▸ DATASET EXTRACT:
*** Begin section ***

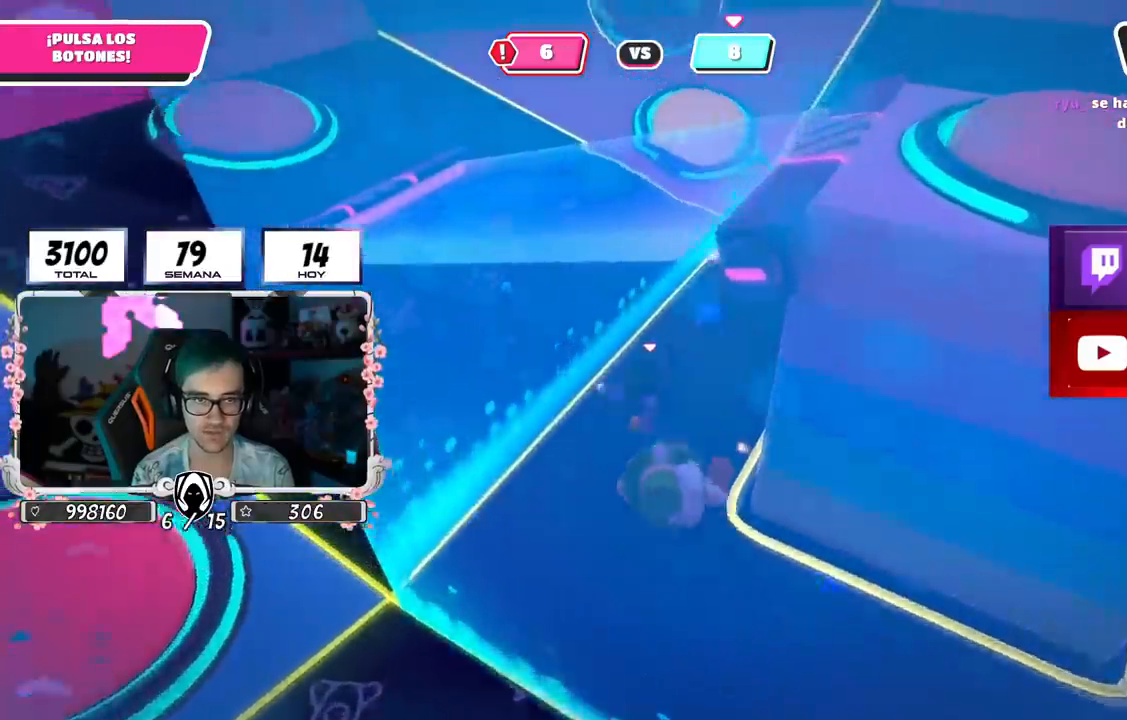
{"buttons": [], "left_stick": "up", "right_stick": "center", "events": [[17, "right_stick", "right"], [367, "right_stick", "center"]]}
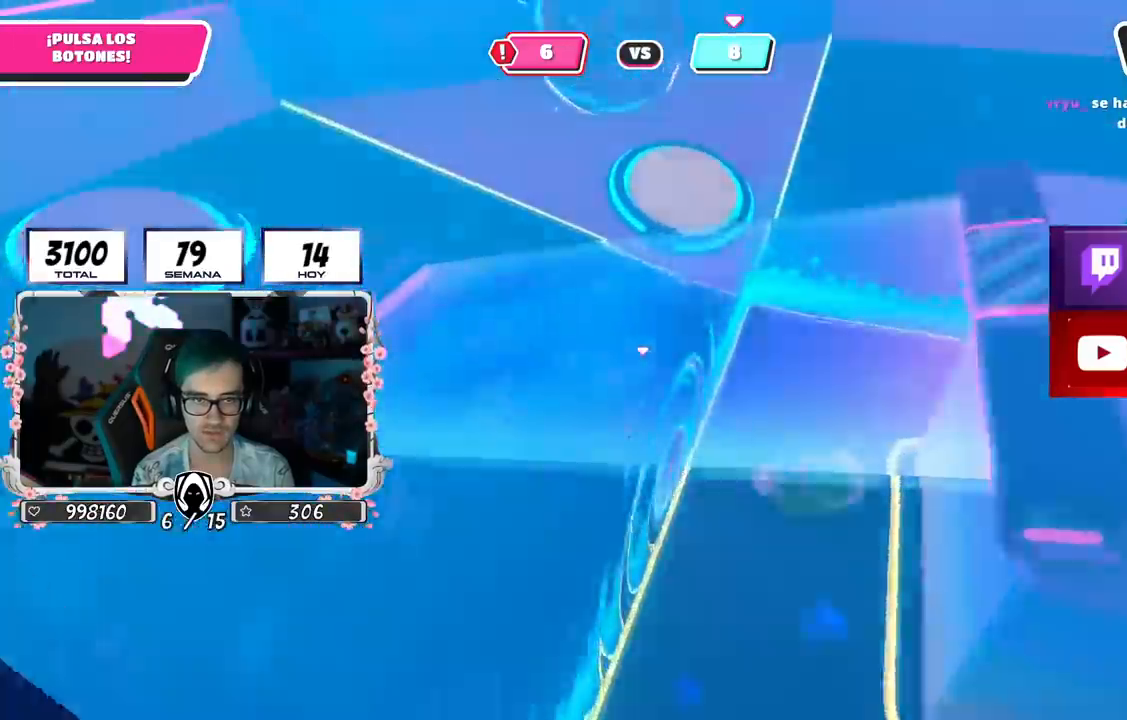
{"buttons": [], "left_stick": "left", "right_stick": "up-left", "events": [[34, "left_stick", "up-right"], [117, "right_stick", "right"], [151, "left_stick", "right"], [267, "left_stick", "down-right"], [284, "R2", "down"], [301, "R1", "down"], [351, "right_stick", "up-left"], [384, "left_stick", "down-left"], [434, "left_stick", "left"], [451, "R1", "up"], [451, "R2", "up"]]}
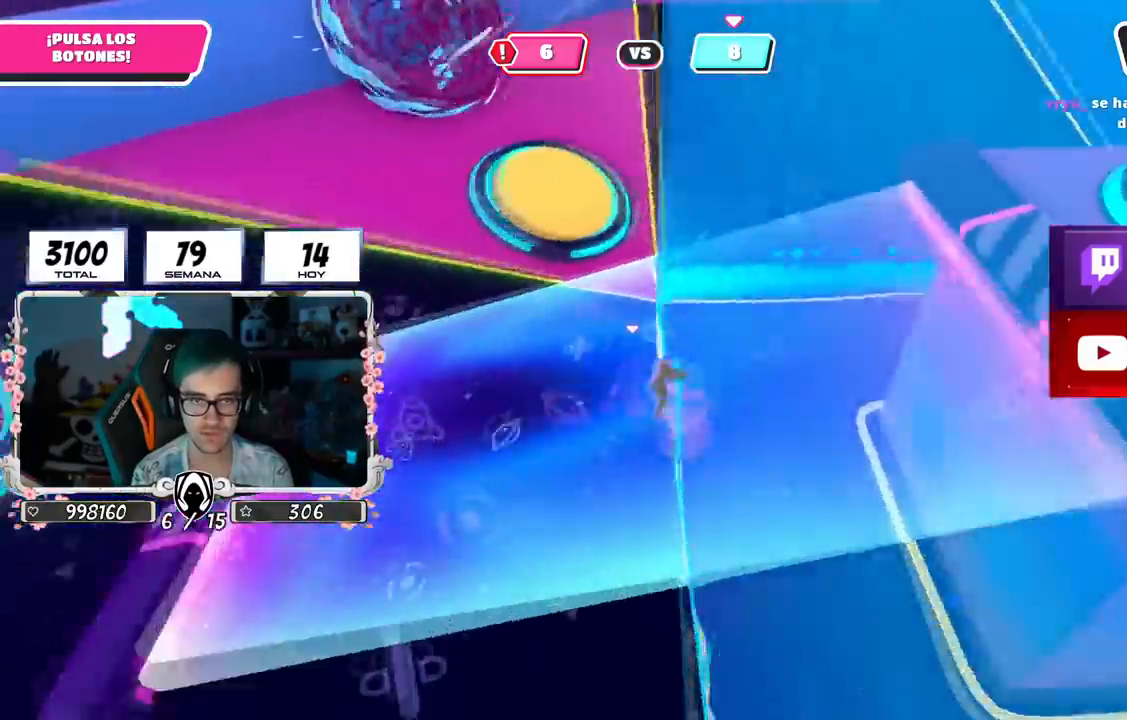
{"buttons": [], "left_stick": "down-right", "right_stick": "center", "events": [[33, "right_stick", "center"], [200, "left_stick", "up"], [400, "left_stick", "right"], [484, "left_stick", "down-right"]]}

*** End section ***

▸ EXERCISE DIRECTIONS: When you copy the data above, reproduce each line exactly and skip every image.

▸ EXERCISE RESULT:
{"buttons": [], "left_stick": "up", "right_stick": "center", "events": [[17, "right_stick", "right"], [367, "right_stick", "center"]]}
{"buttons": [], "left_stick": "left", "right_stick": "up-left", "events": [[34, "left_stick", "up-right"], [117, "right_stick", "right"], [151, "left_stick", "right"], [267, "left_stick", "down-right"], [284, "R2", "down"], [301, "R1", "down"], [351, "right_stick", "up-left"], [384, "left_stick", "down-left"], [434, "left_stick", "left"], [451, "R1", "up"], [451, "R2", "up"]]}
{"buttons": [], "left_stick": "down-right", "right_stick": "center", "events": [[33, "right_stick", "center"], [200, "left_stick", "up"], [400, "left_stick", "right"], [484, "left_stick", "down-right"]]}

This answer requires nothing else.